Additional musicians
- Bob Ezrin – keyboards
- Andy Richards – keyboard programming, synthesizer programming
- George Doering – guitars
- Grant Geissman – guitars
- Tim Thorney – guitars
- Dick Wagner – guitars
- Howard Ayee – bass, backing vocals
- Tim Ryan – bass
- Ken Sinnaeve – bass
- Jorn Anderson – drums
- Gary Craig – drums, percussion
- Charlie Morgan – drums, percussion
- Del Blake – percussion
- Marc Russo – saxophones
- Larry Williams – saxophones
- Gary Grant – trumpet
- Jerry Hey – trumpet
- Maxi Anderson – backing vocals
- Joel Feeney – backing vocals
- Chrissie Hammond – backing vocals
- Lindsay Hammond – backing vocals
- Rachel Oldfield – backing vocals
- Phyllis St.
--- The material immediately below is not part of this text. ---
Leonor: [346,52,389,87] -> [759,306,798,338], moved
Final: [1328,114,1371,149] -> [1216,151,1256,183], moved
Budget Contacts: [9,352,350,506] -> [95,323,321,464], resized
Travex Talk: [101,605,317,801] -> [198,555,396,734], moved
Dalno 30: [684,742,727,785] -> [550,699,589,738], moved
James – backing vocals
- Tata Vega – backing vocals

== Production ==
- Bob Ezrin – producer (1, 4, 7–9, 11)
- Peter Collins – producer (2, 3, 5, 6, 10, 12)
- Mark Weiss – photography
- David Arden – management
- Don Arden – management
- Jet Management – management company

==Charts==

| Chart (1985) | Peak position |
|---|---|
| Australian (Kent Music Report) | 88 |
| Canada Top Albums/CDs (RPM) | 39 |
| US Billboard 200 | 26 |

==Certifications and sales==

| Region | Certification | Certified units/sales |
| Canada (Music Canada) | Gold | 50,000^{^} |
| United States (RIAA) | Gold | 500,000^{^} |
^{^} Shipments figures based on certification alone.